Published September 25, 2013

Madison Heights aims to upgrade all signs by November

New MDOT grant will help defray significant capital costs

» click to enlarge «
Jeremy Deatherage, left, and Russell Grieve, with the Madison Heights Department of Public Services, stand by one of the newly upgraded signs at West Barrett and Alger Sept. 18. Since 2007, the city has been updating its signage to comply with new standards for legibility and reflectivity.

MADISON HEIGHTS — More than 3,700 signs are being updated in Madison Heights to meet new federal standards for lettering size, font case and reflectivity, ensuring they’re readable from a distance and visible even in low-light conditions.

This is especially key since, according to the Federal Highway Transportation Administration (FHWA), half of all traffic fatalities occur during nighttime hours, even though only one-quarter of all travel occurs at night.

Madison Heights has been diligently working on the project since the new standards were adopted in 2007. As of 2010, the Department of Public Services had replaced nearly 50 percent of the city’s overall signage. Now, they’re in the final stretch, expected to wrap all sign work this November.

The project comes at a significant capital cost of nearly $286,600. Fortunately, the city recently secured a grant through the Michigan Department of Transportation (MDOT) to help cover the costs. Along with a local match of $18,600, the city has the nearly $93,000 needed to cover the last leg of the project.

Madison Heights City Council approved the agreement between the city and MDOT at their meeting Sept. 9. The lone dissenting vote was Councilman Brian Hartwell.

“The new signs will show clearer and more defined,” said Madison Heights City Manager Ben Myers. “The work is all being done in-house, with no contractual labor — it’s all city personnel doing the work. The cost is primarily two things: the steel posts for the signage — roughly one-third of the cost — and the signs themselves.”

The application for the grant was submitted in July and approved in August. It was preceded by a three-year period in which the city took stock of non-compliant signs and figured out the engineering needs of the project. Among the supporting documentation required by the state was a map of the city showing all locations for sign upgrades.

“We’ve already received compliments from residents about the improved visibility,” Myers said. “We also have the vertical strips we put along the posts under the stop signs, yield signs and school crossings. They’re color-coordinated with the signs.

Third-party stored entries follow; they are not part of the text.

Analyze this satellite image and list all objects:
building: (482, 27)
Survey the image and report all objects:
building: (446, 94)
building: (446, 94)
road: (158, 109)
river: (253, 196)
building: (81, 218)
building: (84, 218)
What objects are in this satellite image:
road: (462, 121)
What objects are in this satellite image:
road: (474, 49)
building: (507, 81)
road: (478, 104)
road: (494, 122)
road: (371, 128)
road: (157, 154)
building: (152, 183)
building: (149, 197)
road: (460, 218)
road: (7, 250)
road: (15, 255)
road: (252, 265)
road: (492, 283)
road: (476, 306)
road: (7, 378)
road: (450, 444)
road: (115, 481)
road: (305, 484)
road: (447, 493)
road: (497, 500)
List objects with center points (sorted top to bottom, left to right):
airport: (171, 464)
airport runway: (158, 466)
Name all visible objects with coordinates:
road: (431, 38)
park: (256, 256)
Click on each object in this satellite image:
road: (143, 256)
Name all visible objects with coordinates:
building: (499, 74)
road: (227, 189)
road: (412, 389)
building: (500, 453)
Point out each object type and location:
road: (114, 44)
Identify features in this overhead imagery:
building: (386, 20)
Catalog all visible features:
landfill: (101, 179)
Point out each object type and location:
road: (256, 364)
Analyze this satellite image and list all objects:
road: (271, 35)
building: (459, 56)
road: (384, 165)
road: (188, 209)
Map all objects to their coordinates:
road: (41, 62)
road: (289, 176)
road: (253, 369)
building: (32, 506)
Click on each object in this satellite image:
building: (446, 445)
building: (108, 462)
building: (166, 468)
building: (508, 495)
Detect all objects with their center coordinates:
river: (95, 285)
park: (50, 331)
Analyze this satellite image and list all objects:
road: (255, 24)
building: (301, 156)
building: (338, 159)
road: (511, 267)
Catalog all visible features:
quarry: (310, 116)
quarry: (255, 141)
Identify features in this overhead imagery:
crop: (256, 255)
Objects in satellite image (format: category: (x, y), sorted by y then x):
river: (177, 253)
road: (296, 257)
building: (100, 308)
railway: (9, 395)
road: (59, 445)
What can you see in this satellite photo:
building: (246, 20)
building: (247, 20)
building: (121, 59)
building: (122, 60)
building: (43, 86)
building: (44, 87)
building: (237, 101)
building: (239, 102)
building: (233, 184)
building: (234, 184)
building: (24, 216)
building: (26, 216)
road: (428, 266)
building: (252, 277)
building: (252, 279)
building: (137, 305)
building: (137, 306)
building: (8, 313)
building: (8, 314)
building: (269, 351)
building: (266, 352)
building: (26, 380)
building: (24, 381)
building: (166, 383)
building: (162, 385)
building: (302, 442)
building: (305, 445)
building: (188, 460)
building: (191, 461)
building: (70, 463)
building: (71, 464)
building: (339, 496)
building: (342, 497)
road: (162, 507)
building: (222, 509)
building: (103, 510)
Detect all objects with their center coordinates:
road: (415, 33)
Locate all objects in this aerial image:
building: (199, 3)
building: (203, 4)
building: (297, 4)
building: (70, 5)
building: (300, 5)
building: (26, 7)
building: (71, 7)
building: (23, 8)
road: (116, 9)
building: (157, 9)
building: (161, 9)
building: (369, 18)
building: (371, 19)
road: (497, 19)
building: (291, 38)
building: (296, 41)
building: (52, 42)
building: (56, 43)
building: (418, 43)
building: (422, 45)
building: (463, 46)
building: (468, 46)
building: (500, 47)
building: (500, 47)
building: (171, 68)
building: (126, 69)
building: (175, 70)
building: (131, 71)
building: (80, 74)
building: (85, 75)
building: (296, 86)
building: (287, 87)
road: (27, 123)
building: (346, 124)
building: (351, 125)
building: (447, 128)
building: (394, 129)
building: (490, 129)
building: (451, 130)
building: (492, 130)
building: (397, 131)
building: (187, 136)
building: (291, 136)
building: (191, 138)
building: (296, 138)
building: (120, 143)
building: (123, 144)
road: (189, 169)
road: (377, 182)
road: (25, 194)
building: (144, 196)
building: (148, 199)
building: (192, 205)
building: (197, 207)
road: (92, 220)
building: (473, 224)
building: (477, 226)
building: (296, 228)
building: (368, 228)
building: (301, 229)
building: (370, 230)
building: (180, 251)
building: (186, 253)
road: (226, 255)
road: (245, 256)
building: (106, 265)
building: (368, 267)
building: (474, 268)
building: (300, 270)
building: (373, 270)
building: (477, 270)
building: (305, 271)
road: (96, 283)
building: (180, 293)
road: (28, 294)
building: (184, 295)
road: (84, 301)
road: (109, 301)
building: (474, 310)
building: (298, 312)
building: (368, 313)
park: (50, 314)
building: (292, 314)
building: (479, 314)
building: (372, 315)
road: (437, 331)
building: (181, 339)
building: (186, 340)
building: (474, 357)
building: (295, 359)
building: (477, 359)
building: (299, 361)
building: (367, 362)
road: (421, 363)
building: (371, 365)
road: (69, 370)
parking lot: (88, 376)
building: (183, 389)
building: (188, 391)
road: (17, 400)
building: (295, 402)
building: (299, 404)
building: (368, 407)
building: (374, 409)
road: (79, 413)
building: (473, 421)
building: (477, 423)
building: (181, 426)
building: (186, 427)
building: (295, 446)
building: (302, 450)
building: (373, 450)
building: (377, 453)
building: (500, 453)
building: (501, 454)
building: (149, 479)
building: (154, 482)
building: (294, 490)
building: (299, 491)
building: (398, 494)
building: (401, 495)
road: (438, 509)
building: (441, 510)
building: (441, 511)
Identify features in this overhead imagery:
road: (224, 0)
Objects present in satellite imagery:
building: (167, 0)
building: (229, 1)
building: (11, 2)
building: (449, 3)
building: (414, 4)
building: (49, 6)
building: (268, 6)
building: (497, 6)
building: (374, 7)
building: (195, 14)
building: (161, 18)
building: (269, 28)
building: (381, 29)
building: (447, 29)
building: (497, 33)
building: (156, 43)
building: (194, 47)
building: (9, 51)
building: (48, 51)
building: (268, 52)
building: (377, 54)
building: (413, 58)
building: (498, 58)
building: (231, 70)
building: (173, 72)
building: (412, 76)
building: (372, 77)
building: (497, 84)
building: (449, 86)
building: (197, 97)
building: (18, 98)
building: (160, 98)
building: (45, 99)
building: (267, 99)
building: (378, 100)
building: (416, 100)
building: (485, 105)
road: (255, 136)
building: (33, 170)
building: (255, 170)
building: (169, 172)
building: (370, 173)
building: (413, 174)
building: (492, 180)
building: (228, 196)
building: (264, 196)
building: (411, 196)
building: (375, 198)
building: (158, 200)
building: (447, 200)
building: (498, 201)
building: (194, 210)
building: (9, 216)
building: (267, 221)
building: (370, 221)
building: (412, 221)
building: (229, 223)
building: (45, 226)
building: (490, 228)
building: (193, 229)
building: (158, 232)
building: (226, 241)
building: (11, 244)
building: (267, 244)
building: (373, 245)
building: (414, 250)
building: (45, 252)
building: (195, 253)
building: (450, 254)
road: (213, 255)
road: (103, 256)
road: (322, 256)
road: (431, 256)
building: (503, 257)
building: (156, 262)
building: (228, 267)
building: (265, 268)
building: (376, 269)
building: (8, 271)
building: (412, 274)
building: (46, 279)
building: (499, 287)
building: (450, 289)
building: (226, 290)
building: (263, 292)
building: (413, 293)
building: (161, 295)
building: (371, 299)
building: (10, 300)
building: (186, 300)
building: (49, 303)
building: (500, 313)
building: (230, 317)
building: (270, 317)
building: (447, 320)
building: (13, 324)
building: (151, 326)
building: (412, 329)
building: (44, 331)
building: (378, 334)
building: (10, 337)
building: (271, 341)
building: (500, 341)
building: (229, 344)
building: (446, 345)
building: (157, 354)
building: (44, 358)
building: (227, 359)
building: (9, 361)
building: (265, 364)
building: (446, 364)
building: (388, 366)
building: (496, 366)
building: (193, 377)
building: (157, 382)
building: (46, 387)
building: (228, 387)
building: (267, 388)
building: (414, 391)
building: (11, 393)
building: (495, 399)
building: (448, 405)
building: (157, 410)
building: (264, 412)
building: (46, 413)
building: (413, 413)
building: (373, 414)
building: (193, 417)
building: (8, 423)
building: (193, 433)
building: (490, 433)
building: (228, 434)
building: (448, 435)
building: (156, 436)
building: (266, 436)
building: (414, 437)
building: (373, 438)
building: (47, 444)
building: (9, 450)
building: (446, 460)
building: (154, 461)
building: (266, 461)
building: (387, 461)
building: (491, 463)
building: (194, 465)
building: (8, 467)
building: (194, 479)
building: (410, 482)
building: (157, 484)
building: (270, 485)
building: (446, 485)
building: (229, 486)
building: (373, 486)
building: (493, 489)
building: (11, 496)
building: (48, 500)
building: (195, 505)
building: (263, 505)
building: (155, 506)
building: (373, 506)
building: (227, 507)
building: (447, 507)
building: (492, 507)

I think those are also making a difference.”

Joseph Vitali Jr., the public works supervisor, said the MDOT grant is good timing.

“We are very fortunate to have secured this grant funding to assist the city in virtually completing all of the sign upgrading that is required,” Vitali said in an email. “One note: The DPS … is a very busy department, maintaining over 3,700 signs on a daily basis prior to this federal mandate.”

Myers also thanked MDOT.

“I’m pleased we’ve gotten the supplemental funding to finish the last bit of work,” Myers said. “We have considered this a priority, from a safety standpoint.”